### GOAL OF THE EXERCISE
Among the lines of the data, copy those that hold "right".

-- INPUT FOR THIS TASK follows --

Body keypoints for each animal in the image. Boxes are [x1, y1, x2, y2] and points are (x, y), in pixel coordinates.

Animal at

-- INPUT FOR THIS TASK concluded --
-- INPUT FOR THIS TASK follows --

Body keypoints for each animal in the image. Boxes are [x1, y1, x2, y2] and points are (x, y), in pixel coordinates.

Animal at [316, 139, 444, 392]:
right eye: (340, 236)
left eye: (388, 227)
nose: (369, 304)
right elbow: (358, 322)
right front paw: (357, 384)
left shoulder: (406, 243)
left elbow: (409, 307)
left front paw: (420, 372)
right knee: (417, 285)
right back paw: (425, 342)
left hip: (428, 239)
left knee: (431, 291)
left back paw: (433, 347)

-- INPUT FOR THIS TASK concluded --

### ANSWER TO THE EXERCISE
right eye: (340, 236)
right elbow: (358, 322)
right front paw: (357, 384)
right knee: (417, 285)
right back paw: (425, 342)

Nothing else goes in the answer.